La réalisatrice sait cependant se jouer brillamment de certains codes. Contrainte par sa famille d’épouser son agresseur, le conditionnement de Monica se traduit visuellement par une improbable imagerie de roman-photo montrant sous un jour romantique les premières semaines de lune miel avec l’infâme Tato (Jay Ilagan). Le naturel de ce dernier revient pourtant bien vite et le foyer devient le théâtre de violences et de débauche où il livre Monica en pâture à ses amis. Tout au long du film, Marilou Diaz-Abaya entrecoupe cet éprouvant récit de séquences presque hors-sujet montrant la vie de couple de la journaliste Clara et de son compagnon Jake (Johnny Delgado). Ces scènes « inutilement » longues semblent servir grossièrement à montrer un modèle de couple moderne et sans entrave, Clara vivant en concubinage et, tout à son travail, laissant l’ensemble des tâches domestiques à Jake.  Marilou Diaz-Abaya a grandie dans une classe sociale élevée, baignée très tôt dans les arts et a vécu une partie de sa vie à l’étranger pour ses études. Elle n’a donc pas pleinement été confrontée ce patriarcat de la société philippine (et accédant assez facilement à ce métier de réalisatrice en définitive), et assume assez courageusement cela à travers le personnage de Clara placé face à ses contradictions. Les situations puis les dialogues explicitent la « vitrine » à afficher plutôt que la réalité que représente son couple qu’elle délaisse comme le ferait égoïstement un homme « pour le travail ».

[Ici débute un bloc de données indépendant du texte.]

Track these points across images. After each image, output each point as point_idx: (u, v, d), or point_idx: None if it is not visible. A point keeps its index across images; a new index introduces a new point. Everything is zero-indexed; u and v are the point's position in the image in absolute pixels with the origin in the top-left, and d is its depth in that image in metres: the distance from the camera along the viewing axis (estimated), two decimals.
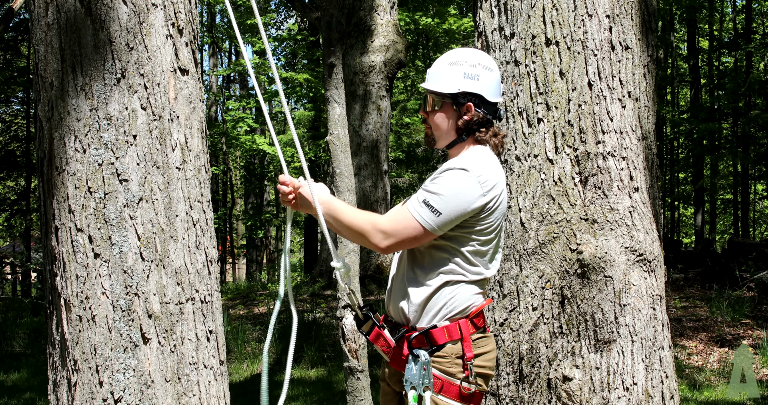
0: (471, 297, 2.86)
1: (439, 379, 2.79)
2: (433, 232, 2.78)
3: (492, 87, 2.96)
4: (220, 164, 29.14)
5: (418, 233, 2.79)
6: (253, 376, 9.46)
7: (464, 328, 2.82)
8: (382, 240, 2.83)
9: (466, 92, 2.93)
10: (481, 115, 2.94)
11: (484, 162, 2.85)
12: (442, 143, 3.02)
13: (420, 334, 2.83)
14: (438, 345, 2.81)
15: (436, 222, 2.76)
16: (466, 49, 3.04)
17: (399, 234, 2.81)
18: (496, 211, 2.85)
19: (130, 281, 2.97)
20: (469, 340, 2.82)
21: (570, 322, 3.90)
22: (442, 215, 2.75)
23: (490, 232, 2.86)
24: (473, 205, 2.76)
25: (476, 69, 2.94)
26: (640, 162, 4.13)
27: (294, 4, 13.85)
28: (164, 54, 3.12)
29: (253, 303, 14.38)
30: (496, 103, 2.99)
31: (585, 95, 4.06)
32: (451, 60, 3.00)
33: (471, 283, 2.86)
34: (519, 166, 4.13)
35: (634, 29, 4.22)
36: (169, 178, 3.09)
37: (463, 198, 2.76)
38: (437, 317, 2.83)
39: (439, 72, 2.99)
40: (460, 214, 2.76)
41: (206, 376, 3.15)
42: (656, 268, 4.03)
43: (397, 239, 2.81)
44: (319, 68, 20.83)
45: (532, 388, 3.94)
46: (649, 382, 3.90)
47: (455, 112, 2.96)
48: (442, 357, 2.81)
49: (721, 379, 8.41)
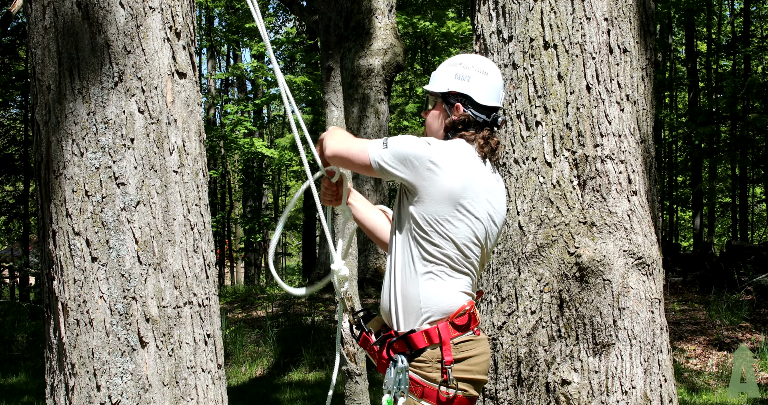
0: (450, 298, 2.82)
1: (420, 384, 2.76)
2: (373, 163, 2.82)
3: (484, 90, 2.96)
4: (218, 167, 29.13)
5: (361, 153, 2.86)
6: (251, 379, 9.46)
7: (443, 331, 2.78)
8: (334, 144, 2.95)
9: (455, 92, 2.96)
10: (469, 115, 2.94)
11: (450, 145, 2.87)
12: None
13: (400, 339, 2.82)
14: (418, 349, 2.79)
15: (379, 153, 2.80)
16: (471, 55, 3.08)
17: (346, 146, 2.92)
18: (444, 183, 2.76)
19: (127, 285, 2.96)
20: (448, 344, 2.78)
21: (568, 326, 3.90)
22: (387, 149, 2.79)
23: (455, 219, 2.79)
24: (418, 157, 2.75)
25: (469, 71, 2.97)
26: (638, 165, 4.13)
27: (292, 8, 13.86)
28: (162, 57, 3.12)
29: (252, 307, 14.36)
30: (494, 109, 2.98)
31: (583, 98, 4.06)
32: (449, 62, 3.05)
33: (450, 285, 2.83)
34: (517, 169, 4.13)
35: (632, 32, 4.22)
36: (166, 181, 3.08)
37: (412, 147, 2.78)
38: (418, 321, 2.81)
39: (436, 73, 3.06)
40: (403, 155, 2.77)
41: (204, 379, 3.15)
42: (655, 271, 4.03)
43: (340, 148, 2.93)
44: (317, 72, 20.84)
45: (531, 391, 3.93)
46: (648, 386, 3.90)
47: (445, 111, 2.99)
48: (422, 362, 2.78)
49: (719, 383, 8.41)
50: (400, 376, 2.76)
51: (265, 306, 13.96)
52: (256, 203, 29.69)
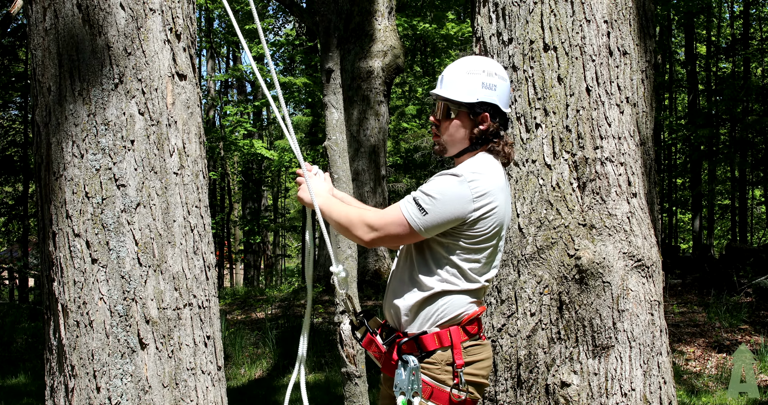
0: (464, 305, 2.85)
1: (429, 385, 2.78)
2: (418, 232, 2.77)
3: (506, 97, 2.96)
4: (218, 169, 29.12)
5: (403, 230, 2.80)
6: (250, 381, 9.45)
7: (455, 335, 2.81)
8: (367, 233, 2.85)
9: (483, 102, 2.91)
10: (496, 125, 2.93)
11: (483, 170, 2.84)
12: (453, 151, 3.00)
13: (410, 340, 2.83)
14: (428, 351, 2.81)
15: (422, 221, 2.75)
16: (480, 58, 3.03)
17: (384, 228, 2.83)
18: (487, 219, 2.81)
19: (127, 287, 2.96)
20: (459, 348, 2.81)
21: (568, 328, 3.90)
22: (428, 215, 2.74)
23: (482, 241, 2.83)
24: (461, 210, 2.74)
25: (493, 78, 2.92)
26: (638, 167, 4.13)
27: (292, 10, 13.86)
28: (162, 59, 3.12)
29: (251, 308, 14.35)
30: (506, 113, 2.99)
31: (583, 100, 4.06)
32: (468, 69, 2.96)
33: (464, 292, 2.85)
34: (517, 171, 4.13)
35: (632, 34, 4.22)
36: (166, 183, 3.08)
37: (451, 202, 2.74)
38: (428, 323, 2.83)
39: (456, 80, 2.96)
40: (447, 217, 2.75)
41: (204, 381, 3.15)
42: (654, 273, 4.03)
43: (382, 233, 2.83)
44: (317, 73, 20.83)
45: (530, 393, 3.93)
46: (648, 388, 3.90)
47: (471, 121, 2.94)
48: (432, 363, 2.80)
49: (719, 385, 8.40)
50: (413, 377, 2.77)
51: (265, 308, 13.95)
52: (256, 205, 29.67)
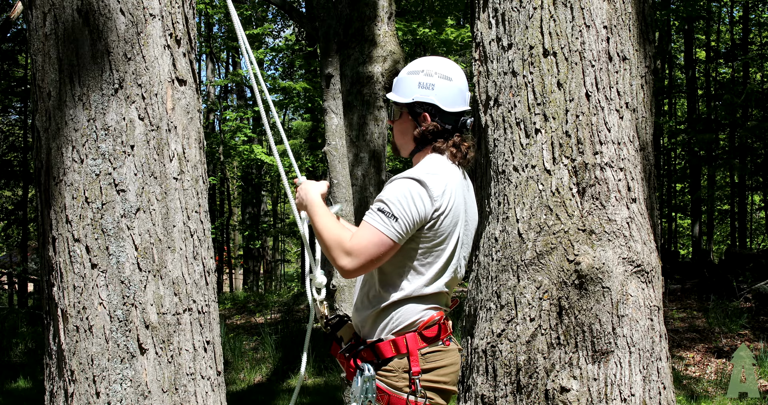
0: (420, 311, 2.82)
1: (386, 392, 2.77)
2: (397, 241, 2.72)
3: (449, 96, 2.92)
4: (218, 174, 29.13)
5: (384, 247, 2.72)
6: (250, 386, 9.44)
7: (411, 342, 2.79)
8: (349, 262, 2.74)
9: (420, 102, 2.90)
10: (437, 125, 2.91)
11: (435, 169, 2.82)
12: (404, 152, 3.03)
13: (367, 348, 2.82)
14: (384, 358, 2.79)
15: (397, 227, 2.70)
16: (430, 58, 3.02)
17: (365, 252, 2.72)
18: (446, 219, 2.79)
19: (127, 292, 2.96)
20: (416, 355, 2.78)
21: (567, 333, 3.90)
22: (399, 220, 2.70)
23: (439, 243, 2.81)
24: (423, 211, 2.72)
25: (432, 78, 2.91)
26: (637, 173, 4.14)
27: (292, 15, 13.88)
28: (162, 64, 3.12)
29: (251, 313, 14.35)
30: (461, 113, 2.95)
31: (582, 106, 4.06)
32: (410, 69, 2.99)
33: (422, 298, 2.83)
34: (517, 176, 4.13)
35: (631, 40, 4.23)
36: (166, 188, 3.08)
37: (415, 203, 2.72)
38: (385, 331, 2.82)
39: (399, 81, 2.99)
40: (414, 219, 2.72)
41: (203, 386, 3.14)
42: (654, 278, 4.03)
43: (363, 259, 2.73)
44: (316, 78, 20.83)
45: (530, 399, 3.93)
46: (647, 393, 3.90)
47: (412, 121, 2.94)
48: (389, 371, 2.79)
49: (718, 390, 8.40)
50: (367, 385, 2.76)
51: (264, 313, 13.95)
52: (255, 210, 29.66)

Ce n’est qu’en comprenant cela qu’elle peut se montrer sincère, désintéressée (l’affaire de Monica faisant l’objet d’odieuses spéculations) et digne de recueillir les confidences de l’accusée. Le récit se déleste alors de la froideur du film-dossier pour devenir un mélodrame poignant lors des aveux finaux. Les outrages subits par Monica vont loin dans la crudité, la mise en scène verse dans l’onirisme cauchemardesque (toutes ces pièces et murs nimbés de blanc) pour traduire l’hébétude de l’héroïne vivant presque de l’extérieur l’horreur traversée comme par réflexe de protection. Il n’y a plus cette introduction froide des flashbacks mais un dispositif de confessionnal où les masques tombent (la réalité de l’attitude libérée de Cynthia), dans lequel se constitue une sororité bienveillante où enfin, Monica s’autorise à parler et raconter son calvaire. Une œuvre brillante dont l’acuité du propos et le brio de la forme la place comme grandement en avance sur son temps, et bien plus pertinente que nombre de film féministe contemporain loin d’égaler sa subtilité.